2008-09-23 Thread Eric Shubert
Sam,

I see in the TODO file for 4.0 that adding SPF/CSV/Sender ID/DomainKeys/DKIM
checking is ranked as a todo-later item. I don't care so much about
CSV/SenderID/DomainKeys, but I'd like to see the others implemented sooner
than later.

In particular, DKIM signatures are reportedly (2/08) being implemented at
PayPal and eBay, and I'd expect other (large) financial institutions to be
implementing it soon as well. I think it'd be great to have spamdyke
rejecting invalid DKIM signatures. This isn't so much simply an anti-spam
measure, but a solution to a very real security threat (identity theft).

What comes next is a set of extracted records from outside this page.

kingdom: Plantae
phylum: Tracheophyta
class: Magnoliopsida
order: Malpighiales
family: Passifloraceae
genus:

SPF checking is presently available in qmail-toaster, so that's not a high
priority for me. However, I think it's more appropriately done by spamdyke
than (a patched) qmail, so I'd like to see you do this as well.

As far as DomainKeys goes, the qmail-toaster implementation of this, at
least on the checking side, is somewhat broken, so it'd be nice to have, but
I don't honestly think it's being used, as it's being pretty much replaced
with DKIM. My guess is that CSV and SenderID are also not worth the trouble
to implement.

I hope that others will share their opinions on this as well. I could be
wrong (again). ;)

Thanks for the great work with spamdyke.